Ultimately, working with an Endangered species inherently comes with limitations. Following recent declines in abundance, very few D. australis colonies remain in the wild, particularly in the Port Stephens estuary (Larkin et al. In Review). Consequently, conventional large-scale sampling using multiple colonies is not feasible and any form of destructive sampling should be minimised. By using image analyses and field observations, we eliminated the need for physical impact on this Endangered species through extensive sampling, the methodology used to determine the timing of gamete production for other Dendronephthya spp. (Dahan and Benayahu 1997a; Choi and Song 2007). To continue monitoring sexual reproduction in the wild, photographs and analyses by trained personnel could continue to be used to determine likely reproductive activity. However, sampling of whole colonies will be required to determine more detailed processes of gametogenesis and colony fecundity (as in Tsounis et al. 2006; Gori et al. 2007) if such data are deemed important.

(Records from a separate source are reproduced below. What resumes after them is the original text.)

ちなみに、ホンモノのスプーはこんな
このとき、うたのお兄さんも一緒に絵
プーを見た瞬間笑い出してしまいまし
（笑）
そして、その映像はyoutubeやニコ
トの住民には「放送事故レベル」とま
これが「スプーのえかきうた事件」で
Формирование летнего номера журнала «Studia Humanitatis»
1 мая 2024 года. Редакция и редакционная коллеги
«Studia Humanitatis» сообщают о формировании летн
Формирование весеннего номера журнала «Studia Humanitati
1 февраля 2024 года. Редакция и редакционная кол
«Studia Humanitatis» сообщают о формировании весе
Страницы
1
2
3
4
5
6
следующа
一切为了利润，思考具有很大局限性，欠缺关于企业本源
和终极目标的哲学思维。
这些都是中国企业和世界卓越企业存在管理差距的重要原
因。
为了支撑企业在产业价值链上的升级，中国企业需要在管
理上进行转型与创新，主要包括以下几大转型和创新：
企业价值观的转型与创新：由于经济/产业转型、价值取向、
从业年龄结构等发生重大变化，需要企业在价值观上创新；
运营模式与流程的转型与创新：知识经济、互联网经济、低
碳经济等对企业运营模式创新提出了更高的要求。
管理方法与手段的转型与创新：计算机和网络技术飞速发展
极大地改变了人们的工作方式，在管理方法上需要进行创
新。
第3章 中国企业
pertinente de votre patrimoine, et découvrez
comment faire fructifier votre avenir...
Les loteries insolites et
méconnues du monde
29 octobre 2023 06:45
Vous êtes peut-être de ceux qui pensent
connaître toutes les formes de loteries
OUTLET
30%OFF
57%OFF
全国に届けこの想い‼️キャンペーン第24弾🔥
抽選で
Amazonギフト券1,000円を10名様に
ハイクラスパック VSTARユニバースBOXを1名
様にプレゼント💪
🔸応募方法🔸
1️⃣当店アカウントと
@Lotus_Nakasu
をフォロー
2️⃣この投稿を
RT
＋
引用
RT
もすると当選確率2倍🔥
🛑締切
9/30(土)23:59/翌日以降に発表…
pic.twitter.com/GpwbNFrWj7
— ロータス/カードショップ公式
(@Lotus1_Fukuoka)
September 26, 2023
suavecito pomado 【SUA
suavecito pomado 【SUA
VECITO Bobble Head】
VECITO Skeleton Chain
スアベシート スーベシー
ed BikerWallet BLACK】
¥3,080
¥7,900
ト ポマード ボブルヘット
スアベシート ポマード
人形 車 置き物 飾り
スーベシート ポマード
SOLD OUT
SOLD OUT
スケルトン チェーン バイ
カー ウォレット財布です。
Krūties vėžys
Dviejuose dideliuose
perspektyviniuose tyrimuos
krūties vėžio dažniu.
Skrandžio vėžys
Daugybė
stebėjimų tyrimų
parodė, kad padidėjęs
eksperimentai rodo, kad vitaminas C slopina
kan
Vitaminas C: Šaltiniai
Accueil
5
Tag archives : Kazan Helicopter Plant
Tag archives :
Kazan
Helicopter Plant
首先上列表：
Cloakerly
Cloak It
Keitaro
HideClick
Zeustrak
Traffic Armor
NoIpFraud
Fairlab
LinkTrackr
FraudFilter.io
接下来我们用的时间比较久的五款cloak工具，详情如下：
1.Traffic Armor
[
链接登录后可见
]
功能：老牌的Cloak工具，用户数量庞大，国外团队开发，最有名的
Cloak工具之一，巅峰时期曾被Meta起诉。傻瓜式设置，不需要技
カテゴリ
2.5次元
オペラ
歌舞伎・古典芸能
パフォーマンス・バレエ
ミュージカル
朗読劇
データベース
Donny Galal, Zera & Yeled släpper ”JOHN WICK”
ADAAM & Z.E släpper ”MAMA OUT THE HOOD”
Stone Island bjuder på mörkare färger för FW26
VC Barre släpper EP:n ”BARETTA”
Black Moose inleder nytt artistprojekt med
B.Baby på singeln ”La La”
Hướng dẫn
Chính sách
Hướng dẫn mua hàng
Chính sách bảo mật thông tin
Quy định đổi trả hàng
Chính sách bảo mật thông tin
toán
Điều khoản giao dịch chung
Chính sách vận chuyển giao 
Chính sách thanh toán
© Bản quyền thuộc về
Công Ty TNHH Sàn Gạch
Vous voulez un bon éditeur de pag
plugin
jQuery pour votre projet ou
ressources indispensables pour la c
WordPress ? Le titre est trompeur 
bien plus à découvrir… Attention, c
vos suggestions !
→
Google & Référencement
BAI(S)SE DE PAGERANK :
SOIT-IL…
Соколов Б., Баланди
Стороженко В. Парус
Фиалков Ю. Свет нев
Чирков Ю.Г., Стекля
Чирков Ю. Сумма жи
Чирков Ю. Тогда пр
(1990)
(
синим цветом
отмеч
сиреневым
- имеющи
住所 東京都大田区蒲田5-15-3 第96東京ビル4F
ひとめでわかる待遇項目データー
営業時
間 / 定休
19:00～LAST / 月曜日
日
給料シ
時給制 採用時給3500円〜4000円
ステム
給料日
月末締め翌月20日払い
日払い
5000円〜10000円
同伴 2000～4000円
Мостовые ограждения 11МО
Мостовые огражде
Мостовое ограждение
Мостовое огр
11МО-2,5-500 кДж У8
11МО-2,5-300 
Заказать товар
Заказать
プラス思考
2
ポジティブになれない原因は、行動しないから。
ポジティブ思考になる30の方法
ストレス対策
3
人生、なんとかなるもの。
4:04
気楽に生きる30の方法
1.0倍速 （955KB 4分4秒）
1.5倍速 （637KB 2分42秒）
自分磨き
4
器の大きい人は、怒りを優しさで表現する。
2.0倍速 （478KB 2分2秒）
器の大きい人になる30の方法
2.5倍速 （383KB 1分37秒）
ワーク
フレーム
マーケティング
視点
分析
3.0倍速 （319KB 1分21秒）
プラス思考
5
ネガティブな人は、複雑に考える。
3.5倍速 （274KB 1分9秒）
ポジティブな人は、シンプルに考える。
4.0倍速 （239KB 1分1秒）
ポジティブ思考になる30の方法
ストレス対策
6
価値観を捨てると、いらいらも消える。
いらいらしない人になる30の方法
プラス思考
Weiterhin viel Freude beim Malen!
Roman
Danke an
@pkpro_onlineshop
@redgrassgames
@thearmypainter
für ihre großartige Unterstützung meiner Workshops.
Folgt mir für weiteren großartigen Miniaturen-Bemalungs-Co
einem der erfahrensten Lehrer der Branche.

To better understand the population dynamics of this species, future studies can build upon our findings that D. australis is a seasonal gonochoric broadcast spawner that also employs autonomous fragmentation to asexually reproduce. Knowledge of these reproductive processes provides insight into how historical populations prospered. Consequently, these discoveries should aid restoration efforts to create insurance populations and assist the recovery of this ecologically important habitat-forming coral: this work therefore represents an important step in efforts to prevent its further decline towards extinction.